[[ EXTRACTED MATERIAL open ]]

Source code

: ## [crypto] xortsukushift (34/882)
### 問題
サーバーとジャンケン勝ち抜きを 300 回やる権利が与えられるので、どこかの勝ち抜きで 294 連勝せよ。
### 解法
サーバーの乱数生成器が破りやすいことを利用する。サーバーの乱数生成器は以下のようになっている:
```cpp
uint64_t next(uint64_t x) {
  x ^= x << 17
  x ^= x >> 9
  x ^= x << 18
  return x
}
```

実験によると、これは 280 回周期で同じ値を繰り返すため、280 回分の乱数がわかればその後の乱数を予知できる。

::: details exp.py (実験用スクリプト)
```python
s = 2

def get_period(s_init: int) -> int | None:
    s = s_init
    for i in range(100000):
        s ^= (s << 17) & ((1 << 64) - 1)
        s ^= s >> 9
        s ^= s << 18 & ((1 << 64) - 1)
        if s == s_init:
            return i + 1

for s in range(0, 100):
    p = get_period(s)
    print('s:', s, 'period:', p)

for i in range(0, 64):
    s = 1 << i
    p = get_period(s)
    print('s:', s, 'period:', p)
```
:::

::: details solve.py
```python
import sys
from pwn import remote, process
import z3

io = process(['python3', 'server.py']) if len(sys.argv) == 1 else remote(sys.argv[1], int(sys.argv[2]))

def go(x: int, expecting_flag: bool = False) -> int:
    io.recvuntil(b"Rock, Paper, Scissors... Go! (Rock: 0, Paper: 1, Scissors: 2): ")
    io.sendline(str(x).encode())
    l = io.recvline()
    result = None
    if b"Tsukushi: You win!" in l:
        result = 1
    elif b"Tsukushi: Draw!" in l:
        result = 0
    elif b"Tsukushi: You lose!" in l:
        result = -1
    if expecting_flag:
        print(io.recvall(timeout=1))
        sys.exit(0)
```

[[ EXTRACTED MATERIAL closed ]]
[[ EXTRACTED MATERIAL open ]]

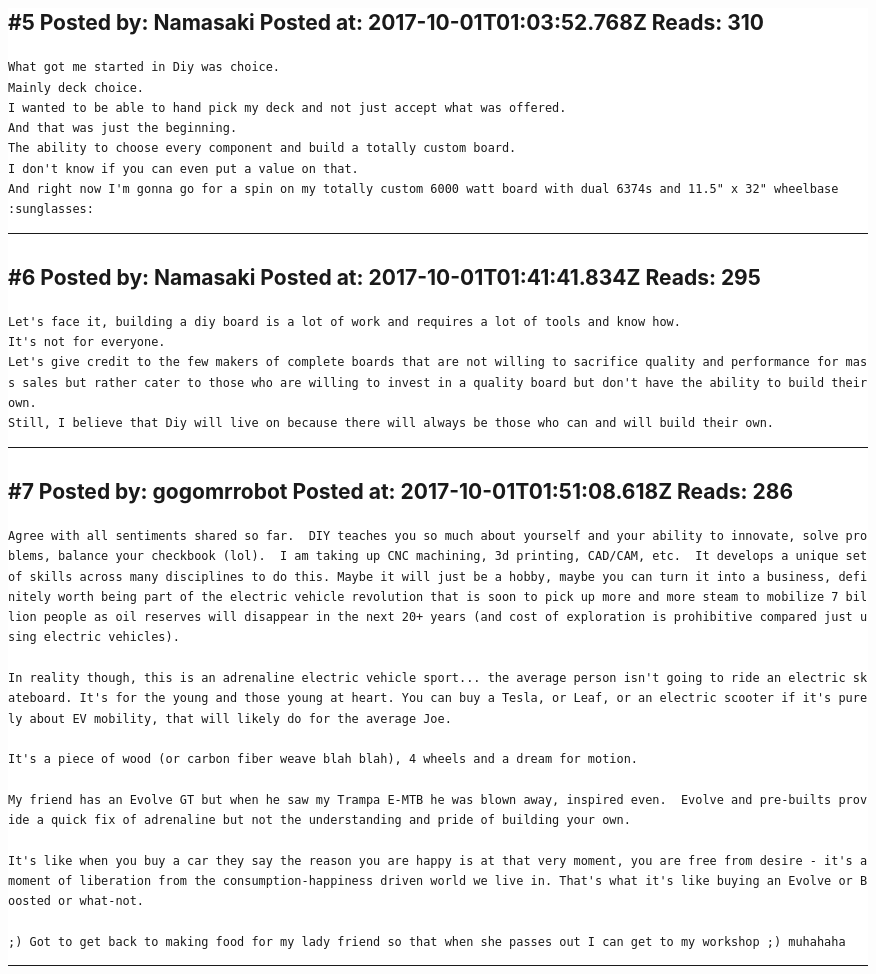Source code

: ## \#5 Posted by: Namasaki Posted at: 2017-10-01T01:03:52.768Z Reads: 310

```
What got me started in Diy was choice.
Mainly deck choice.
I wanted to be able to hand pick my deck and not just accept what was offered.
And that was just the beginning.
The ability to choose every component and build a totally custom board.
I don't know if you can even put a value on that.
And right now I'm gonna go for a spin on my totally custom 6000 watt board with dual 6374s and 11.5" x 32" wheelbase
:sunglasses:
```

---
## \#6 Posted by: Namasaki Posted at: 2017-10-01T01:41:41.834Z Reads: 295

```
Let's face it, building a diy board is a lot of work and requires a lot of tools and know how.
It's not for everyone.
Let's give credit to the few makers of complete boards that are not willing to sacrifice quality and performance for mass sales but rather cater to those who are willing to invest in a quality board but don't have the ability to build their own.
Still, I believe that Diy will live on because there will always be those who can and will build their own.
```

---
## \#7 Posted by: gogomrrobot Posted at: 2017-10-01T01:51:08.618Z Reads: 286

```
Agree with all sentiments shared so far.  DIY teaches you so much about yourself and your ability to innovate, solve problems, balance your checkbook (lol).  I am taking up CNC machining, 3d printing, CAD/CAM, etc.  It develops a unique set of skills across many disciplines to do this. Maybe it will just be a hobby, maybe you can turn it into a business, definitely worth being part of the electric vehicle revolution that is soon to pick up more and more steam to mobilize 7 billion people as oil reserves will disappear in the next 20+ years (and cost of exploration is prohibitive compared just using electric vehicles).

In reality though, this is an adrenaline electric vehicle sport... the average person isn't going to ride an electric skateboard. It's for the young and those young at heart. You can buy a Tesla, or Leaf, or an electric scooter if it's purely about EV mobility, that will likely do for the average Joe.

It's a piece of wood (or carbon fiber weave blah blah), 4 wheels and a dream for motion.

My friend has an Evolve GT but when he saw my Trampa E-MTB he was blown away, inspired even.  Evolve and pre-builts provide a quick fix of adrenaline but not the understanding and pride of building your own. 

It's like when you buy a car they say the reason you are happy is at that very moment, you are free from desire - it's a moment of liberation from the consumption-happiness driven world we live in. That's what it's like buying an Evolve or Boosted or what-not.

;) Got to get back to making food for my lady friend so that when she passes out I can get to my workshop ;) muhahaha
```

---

[[ EXTRACTED MATERIAL closed ]]

Read the listing. Report every line that includes the word "Reads".

**ANSWER BOX:**
: ## \#5 Posted by: Namasaki Posted at: 2017-10-01T01:03:52.768Z Reads: 310
## \#6 Posted by: Namasaki Posted at: 2017-10-01T01:41:41.834Z Reads: 295
## \#7 Posted by: gogomrrobot Posted at: 2017-10-01T01:51:08.618Z Reads: 286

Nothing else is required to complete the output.